LELWD, serving the communities of Littleton and Boxborough, was alerted to the breach when Assistant General Manager David Ketchen received a call from the FBI in November 2023. By the following Monday, federal agents and representatives from the Cybersecurity and Infrastructure Security Agency (CISA) were on-site to assess the situation. Investigators discovered that Voltzite had maintained access to the network for an extended period—reportedly over 300 days—employing advanced techniques such as server message block traversal maneuvers and remote desktop protocol lateral movement to navigate the infrastructure.
Dragos’ principal hunter, Josh Hanrahan, explained that the attackers targeted data related to OT operating procedures and spatial layouts of energy grid operations. Such intelligence could allow adversaries to pinpoint critical weak spots, potentially enabling a Stage 2 attack in the future that could disrupt physical operations.

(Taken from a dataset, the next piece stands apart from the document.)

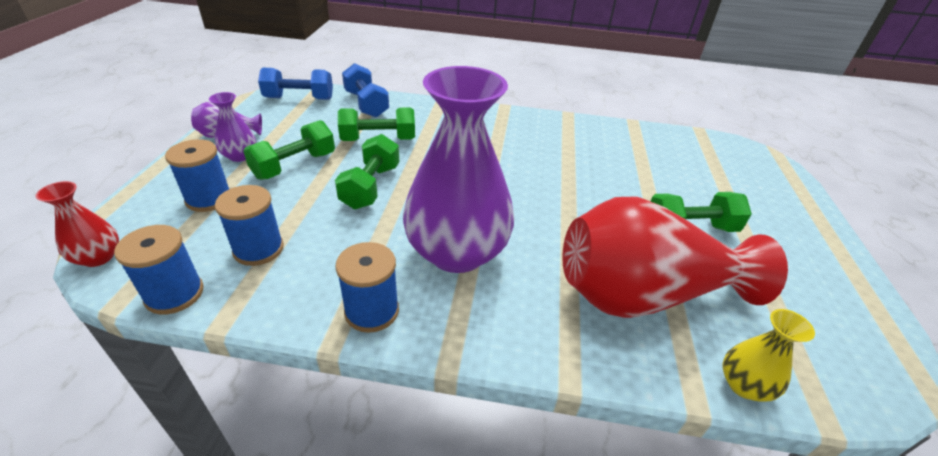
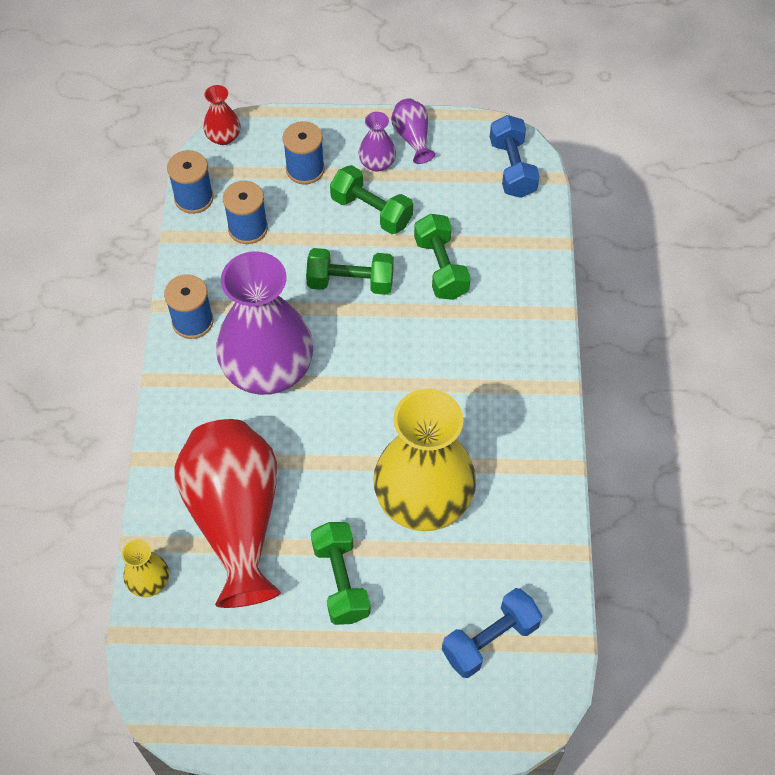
camera: 85 degrees right, 20 degrees up
(366, 104) = (521, 236): blue dumbbell -> blue dumbbell (490, 640)
(601, 176) = (423, 498): none -> yellow vase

Mitigation and Security Enhancements
The breach was identified using Dragos’ OT Watch platform, which specializes in monitoring critical infrastructure for threats. Following detection, security teams successfully eradicated Voltzite from the network and reinforced security measures to prevent re-entry.
Further investigation confirmed that no customer-sensitive data had been compromised. The utility responded by redesigning its network architecture to neutralize any strategic advantage the attackers had gained. Dragos also recommended enhanced asset visibility, threat detection, vulnerability management, network segmentation, and incident response protocols to bolster future security.
Volt Typhoon, also known by aliases such as Bronze Silhouette, Vanguard Panda, and UNC3236, has been an active threat since at least May 2023. The group has previously infiltrated telecom providers, military bases, and emergency management organizations, extending its reach beyond U.S. territories to allied nations.
Their attack method typically involves leveraging a botnet of compromised small office/home office (SOHO) routers. Although law enforcement dealt a significant blow to this botnet in early 2023, experts at Dragos anticipate continued attacks targeting critical infrastructure into 2025. The group’s primary method of entry is exploiting vulnerabilities in Internet-facing VPN appliances and firewalls, making patch management and system integrity crucial for defenders of OT networks.
Defensive Strategies Against Voltzite Attacks
Given Voltzite’s ability to blend seamlessly into trusted networks and exploit legitimate tools, cybersecurity teams must remain vigilant. Dragos advises OT network providers to monitor for unusual lateral movement, analyze traffic patterns, and verify any suspicious activity originating from employee accounts. Strengthening cybersecurity measures and proactively addressing vulnerabilities will be key in mitigating future attacks from this persistent threat actor.